Protein Surfaces

It can often be useful to visuzlize the surface of a protein and to calculate which amino acids are exposed on the surface and by how much.

van der Waals surface

The simplest type of surface is that defined by the van der Waals radii of the atoms.

View this structure (crambin, 1crn) using RasMol.

You are now viewing the van der Waals surface of the protein.

As an alternative, you can view the van der Waals surface as a see-through 'dot' image overlaying the wireframe image:

You can now see the van der Waals surface as a set of dots with the thick wireframe image inside.

Solvent accessible surface

The solvent accessible surface is the surface described by rolling a probe sphere over the van der Waals surface and recording the set of points described by the centre of the sphere. The radius of the probe sphere is typically 1.4A to represent a water molecule.

You can also envisage this as the van der Waals surface of the same molecule where the radii of all the atoms has been increased by the specified probe size.

This is illustrated in this diagram taken from http://www.ccp4.ac.uk/newsletters/newsletter38/03_surfarea.html

You can see a 0.4A, 1.4A (water-sized), 5.0A and 10.0A probes rolling over some atoms in the following animations. Note how the small probe falls between the atoms while the larger probes glide over the surface and do not fit into the gaps between atoms.
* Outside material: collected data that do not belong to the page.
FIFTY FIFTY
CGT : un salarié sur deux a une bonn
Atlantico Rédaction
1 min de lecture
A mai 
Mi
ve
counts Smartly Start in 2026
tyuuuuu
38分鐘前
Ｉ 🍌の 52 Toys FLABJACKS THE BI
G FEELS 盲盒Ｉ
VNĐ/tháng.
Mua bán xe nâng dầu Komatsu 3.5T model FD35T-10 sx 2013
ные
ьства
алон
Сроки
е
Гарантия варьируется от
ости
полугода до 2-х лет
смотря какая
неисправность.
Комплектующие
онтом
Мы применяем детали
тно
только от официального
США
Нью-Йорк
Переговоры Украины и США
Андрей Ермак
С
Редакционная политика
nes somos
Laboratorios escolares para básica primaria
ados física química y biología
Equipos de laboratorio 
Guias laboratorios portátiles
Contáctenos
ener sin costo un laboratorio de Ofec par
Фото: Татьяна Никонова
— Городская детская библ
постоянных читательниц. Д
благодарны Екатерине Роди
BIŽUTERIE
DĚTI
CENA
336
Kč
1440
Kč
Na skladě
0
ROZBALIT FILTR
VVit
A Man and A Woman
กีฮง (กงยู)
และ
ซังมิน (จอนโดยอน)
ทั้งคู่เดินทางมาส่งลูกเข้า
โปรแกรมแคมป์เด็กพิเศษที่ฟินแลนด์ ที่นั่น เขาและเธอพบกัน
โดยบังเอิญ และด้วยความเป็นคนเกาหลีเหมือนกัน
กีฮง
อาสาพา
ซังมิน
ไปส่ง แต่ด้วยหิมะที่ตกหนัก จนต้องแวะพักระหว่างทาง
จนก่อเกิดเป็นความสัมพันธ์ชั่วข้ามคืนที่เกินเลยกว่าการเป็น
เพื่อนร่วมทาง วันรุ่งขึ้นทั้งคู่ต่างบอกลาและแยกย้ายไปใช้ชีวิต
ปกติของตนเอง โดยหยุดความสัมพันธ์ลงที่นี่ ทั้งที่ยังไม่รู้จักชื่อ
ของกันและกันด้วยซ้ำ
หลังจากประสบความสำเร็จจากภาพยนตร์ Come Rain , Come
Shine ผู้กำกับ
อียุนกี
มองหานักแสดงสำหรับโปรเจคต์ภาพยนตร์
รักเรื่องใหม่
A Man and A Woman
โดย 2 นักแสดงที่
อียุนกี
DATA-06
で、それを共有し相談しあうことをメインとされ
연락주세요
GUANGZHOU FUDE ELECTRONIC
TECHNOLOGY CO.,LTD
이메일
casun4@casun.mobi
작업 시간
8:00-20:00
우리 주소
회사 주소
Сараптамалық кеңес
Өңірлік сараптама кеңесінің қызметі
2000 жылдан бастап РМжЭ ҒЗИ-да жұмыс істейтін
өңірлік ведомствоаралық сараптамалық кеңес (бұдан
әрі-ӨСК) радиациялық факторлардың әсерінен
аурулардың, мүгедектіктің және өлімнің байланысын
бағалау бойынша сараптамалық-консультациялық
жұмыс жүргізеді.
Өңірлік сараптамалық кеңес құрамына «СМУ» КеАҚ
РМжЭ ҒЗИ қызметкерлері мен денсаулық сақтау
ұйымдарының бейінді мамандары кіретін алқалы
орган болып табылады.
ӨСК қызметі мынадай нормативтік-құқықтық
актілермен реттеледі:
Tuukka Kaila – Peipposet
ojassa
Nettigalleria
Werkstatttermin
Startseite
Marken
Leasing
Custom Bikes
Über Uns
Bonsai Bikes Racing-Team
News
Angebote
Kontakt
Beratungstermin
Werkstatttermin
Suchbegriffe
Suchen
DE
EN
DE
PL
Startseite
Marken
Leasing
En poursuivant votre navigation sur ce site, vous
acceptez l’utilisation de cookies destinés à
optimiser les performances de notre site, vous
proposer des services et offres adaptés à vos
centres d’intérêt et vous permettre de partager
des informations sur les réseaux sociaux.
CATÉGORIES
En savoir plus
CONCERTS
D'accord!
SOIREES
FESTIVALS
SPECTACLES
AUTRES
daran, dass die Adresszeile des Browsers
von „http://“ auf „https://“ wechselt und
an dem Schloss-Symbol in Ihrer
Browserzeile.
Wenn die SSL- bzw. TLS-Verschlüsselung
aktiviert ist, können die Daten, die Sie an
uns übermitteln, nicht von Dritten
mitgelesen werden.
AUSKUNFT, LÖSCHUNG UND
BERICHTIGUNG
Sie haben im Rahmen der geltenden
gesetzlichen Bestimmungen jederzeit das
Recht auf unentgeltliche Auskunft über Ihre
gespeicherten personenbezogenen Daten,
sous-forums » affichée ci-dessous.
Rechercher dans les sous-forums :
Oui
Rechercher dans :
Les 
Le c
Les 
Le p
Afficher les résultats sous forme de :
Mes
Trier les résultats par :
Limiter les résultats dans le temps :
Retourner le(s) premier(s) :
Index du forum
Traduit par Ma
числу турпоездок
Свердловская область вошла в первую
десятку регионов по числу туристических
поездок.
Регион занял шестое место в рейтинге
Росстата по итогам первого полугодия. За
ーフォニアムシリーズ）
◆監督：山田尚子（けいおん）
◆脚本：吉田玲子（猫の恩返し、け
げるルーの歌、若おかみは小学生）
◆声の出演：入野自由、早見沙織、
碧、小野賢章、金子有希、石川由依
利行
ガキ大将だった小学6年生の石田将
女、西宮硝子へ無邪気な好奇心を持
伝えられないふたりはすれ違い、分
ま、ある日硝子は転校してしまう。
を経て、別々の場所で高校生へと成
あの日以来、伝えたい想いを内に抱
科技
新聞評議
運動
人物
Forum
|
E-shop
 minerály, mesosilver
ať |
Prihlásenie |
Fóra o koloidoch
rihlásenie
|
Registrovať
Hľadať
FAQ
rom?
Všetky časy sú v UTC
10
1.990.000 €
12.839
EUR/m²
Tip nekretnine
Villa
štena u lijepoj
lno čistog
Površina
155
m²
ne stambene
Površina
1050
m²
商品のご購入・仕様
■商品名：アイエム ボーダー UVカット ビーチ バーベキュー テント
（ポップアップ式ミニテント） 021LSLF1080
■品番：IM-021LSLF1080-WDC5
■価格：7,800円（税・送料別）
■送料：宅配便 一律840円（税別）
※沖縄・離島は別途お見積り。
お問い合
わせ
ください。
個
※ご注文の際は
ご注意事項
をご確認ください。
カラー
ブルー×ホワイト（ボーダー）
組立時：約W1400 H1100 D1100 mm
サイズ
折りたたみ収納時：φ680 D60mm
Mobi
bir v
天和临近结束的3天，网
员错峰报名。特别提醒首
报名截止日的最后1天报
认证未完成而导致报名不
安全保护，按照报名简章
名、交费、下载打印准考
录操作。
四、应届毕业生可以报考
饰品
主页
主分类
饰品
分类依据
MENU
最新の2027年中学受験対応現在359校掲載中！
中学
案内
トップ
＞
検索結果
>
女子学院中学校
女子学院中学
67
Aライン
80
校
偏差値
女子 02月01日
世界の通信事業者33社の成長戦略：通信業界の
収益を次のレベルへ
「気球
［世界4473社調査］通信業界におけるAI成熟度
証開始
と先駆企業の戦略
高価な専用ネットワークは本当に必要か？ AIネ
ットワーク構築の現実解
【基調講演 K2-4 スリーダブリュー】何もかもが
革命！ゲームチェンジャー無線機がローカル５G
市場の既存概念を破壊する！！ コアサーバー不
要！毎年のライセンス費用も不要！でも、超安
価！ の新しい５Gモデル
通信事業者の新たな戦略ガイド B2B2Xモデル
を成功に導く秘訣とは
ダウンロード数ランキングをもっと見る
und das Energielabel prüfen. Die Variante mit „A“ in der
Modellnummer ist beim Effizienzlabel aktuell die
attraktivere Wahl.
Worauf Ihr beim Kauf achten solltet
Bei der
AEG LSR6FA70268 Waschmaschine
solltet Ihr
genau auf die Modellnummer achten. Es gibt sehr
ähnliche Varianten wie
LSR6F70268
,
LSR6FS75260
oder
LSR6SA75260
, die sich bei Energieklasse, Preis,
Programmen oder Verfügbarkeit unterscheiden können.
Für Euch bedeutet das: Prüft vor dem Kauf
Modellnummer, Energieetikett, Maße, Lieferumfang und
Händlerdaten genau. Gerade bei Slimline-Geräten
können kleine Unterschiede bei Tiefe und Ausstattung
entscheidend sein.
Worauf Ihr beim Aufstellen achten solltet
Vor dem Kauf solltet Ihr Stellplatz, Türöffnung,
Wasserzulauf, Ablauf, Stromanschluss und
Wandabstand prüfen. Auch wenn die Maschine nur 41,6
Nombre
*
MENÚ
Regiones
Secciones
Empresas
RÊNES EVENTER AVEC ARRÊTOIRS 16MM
If these do not animate, then swap to another page and then return to this page. If that doesn't work, use the right mouse button to reload/refresh this frame. If it still doesn't work, use the right mouse button to view only this frame and press the shift key while you click the reload/refresh button

Molecular surface

The molecular surface is the surface described by rolling a probe sphere over the van der Waals surface and recording the set of points described by the inner edge of the sphere.